__Texto da página__
Sancionada com vetos pelo presidente Jair Bolsonaro (sem partido) em dezembro no ano passado, a nova Lei de Recuperação Judicial e Falência entrou em vigor no último dia 24 de janeiro.

Especialistas avaliam que o dispositivo trouxe benefícios para as empresas que estejam passando por dificuldades, como a ampliação de financiamento, o parcelamento e o desconto para pagamento de dívidas tributárias.

Creso SuerdieckUm deles é Creso Suerdieck, que, no entanto, tem ressalvas. “Ainda é um tema bastante discutido, principalmente nesta área tributária. O Governo Federal cedeu em alguns privilégios, porém criou situações complicadas para empresas que estão sem geração de caixa”, observa o especialista.

Na outra ponta, aumentou o poder de decisão dos credores, que passam inclusive a ter garantidas as prerrogativas de propor planos de recuperação e contratar as chamadas ‘asset tracings’ (empresas encarregadas de buscar bens da massa falida no exterior), antes restritas aos empresários e administradores judiciais, respectivamente.

Asset Tracers

A atuação das ‘asset tracers’ é polêmica e já foi questionada em processos falimentares famosos do Brasil. Na avaliação do professor da Universidade do Estado do Rio de Janeiro (Uerj), Pedro Freitas Teixeira, que auxiliou o deputado federal Hugo Leal (PSD–RJ) na construção do texto do projeto que virou lei, o mecanismo é importante, mas precisa ser regulado para evitar abusos. Pensando nisso, foram incluídos na nova lei artigos para vedar a extensão dos efeitos da falência a sócios de responsabilidade limitada e para restringir a possibilidade de sócios serem atingidos pela decretação da falência às sociedades de responsabilidade ilimitada.

A discussão é candente porque houve e ainda há ações de credores questionando a atuação de promotores, administradores judiciais e até juízes especialmente sobre a lisura da contratação das ‘asset tracings’ e de seus ganhos. Os pleitos vão desde os que contestam contratos sem o conhecimento dos credores, nos quais são estabelecidos ganhos considerados elevados para as empresas que rastreiam bens das massas falidas no exterior, até pedidos de retirada do segredo de Justiça, decretados por requisição das promotorias, sob o argumento de que bens rastreados podem ser movimentados e escondidos em outro local.

__Enunciado 1__
Reproduza o trecho do texto da página que começa nas palavras "Especialistas avaliam que" e vai até "observa o especialista.", renomeando "empresas" como "companhias".
__Enunciado 2__
Reúna todas as linhas da listagem em que aparece a palavra "shortInstrumentName".
O texto da página e a listagem são materiais independentes entre si.

__Registros de uma coleção__

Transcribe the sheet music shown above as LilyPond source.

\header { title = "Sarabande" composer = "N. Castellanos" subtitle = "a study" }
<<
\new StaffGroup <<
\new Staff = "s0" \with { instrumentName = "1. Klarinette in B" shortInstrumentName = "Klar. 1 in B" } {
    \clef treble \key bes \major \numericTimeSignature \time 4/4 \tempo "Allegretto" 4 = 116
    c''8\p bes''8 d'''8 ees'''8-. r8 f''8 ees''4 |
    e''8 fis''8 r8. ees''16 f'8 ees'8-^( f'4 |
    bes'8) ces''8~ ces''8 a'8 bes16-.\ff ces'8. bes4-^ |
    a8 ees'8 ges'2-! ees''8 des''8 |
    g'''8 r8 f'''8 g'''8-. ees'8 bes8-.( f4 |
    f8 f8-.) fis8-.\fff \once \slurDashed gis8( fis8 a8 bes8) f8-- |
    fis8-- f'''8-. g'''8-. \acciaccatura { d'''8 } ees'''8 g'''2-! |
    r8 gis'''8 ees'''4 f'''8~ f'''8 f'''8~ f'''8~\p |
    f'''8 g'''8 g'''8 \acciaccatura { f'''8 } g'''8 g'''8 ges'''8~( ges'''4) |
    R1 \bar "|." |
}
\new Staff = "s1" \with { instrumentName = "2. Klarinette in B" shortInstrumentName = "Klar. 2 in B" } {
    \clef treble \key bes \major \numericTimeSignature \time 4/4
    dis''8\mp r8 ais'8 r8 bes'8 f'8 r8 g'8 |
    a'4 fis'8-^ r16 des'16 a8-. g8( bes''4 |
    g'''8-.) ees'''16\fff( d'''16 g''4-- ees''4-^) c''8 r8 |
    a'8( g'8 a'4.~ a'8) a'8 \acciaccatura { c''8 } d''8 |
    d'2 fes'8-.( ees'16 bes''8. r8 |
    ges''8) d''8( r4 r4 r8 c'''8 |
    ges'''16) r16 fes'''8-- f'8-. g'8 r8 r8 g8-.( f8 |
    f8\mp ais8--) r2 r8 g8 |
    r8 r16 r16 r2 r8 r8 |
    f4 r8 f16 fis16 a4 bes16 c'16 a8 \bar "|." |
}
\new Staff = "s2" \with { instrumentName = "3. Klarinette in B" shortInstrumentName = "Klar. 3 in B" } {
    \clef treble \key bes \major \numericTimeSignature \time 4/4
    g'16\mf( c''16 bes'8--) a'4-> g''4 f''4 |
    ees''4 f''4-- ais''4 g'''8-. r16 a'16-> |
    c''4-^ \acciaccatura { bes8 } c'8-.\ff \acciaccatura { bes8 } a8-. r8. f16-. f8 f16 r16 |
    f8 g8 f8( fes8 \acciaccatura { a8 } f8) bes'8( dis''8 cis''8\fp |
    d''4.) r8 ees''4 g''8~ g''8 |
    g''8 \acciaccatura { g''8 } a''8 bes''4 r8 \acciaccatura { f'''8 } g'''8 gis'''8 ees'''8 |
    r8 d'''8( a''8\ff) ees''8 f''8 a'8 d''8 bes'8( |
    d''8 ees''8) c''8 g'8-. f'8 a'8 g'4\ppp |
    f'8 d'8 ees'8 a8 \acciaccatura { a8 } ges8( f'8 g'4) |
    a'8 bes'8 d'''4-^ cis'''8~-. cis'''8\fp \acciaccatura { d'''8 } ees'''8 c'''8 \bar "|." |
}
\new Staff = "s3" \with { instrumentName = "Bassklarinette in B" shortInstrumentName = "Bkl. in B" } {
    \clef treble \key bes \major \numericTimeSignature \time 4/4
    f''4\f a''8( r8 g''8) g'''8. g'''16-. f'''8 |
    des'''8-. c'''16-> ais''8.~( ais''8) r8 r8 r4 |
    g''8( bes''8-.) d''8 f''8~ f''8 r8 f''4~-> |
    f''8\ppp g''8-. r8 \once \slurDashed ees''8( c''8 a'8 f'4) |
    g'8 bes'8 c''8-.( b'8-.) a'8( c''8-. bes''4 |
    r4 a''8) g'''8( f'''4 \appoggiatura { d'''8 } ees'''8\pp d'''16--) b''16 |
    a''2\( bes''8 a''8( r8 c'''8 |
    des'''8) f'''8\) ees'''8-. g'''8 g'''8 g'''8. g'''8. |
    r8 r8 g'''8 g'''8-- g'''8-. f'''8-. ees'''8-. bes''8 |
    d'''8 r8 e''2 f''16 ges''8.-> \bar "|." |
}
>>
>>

__Resposta do exercício 1__
Especialistas avaliam que o dispositivo trouxe benefícios para as companhias que estejam passando por dificuldades, como a ampliação de financiamento, o parcelamento e o desconto para pagamento de dívidas tributárias.

Creso SuerdieckUm deles é Creso Suerdieck, que, no entanto, tem ressalvas. “Ainda é um tema bastante discutido, principalmente nesta área tributária. O Governo Federal cedeu em alguns privilégios, porém criou situações complicadas para companhias que estão sem geração de caixa”, observa o especialista.

__Resposta do exercício 2__
\new Staff = "s0" \with { instrumentName = "1. Klarinette in B" shortInstrumentName = "Klar. 1 in B" } {
\new Staff = "s1" \with { instrumentName = "2. Klarinette in B" shortInstrumentName = "Klar. 2 in B" } {
\new Staff = "s2" \with { instrumentName = "3. Klarinette in B" shortInstrumentName = "Klar. 3 in B" } {
\new Staff = "s3" \with { instrumentName = "Bassklarinette in B" shortInstrumentName = "Bkl. in B" } {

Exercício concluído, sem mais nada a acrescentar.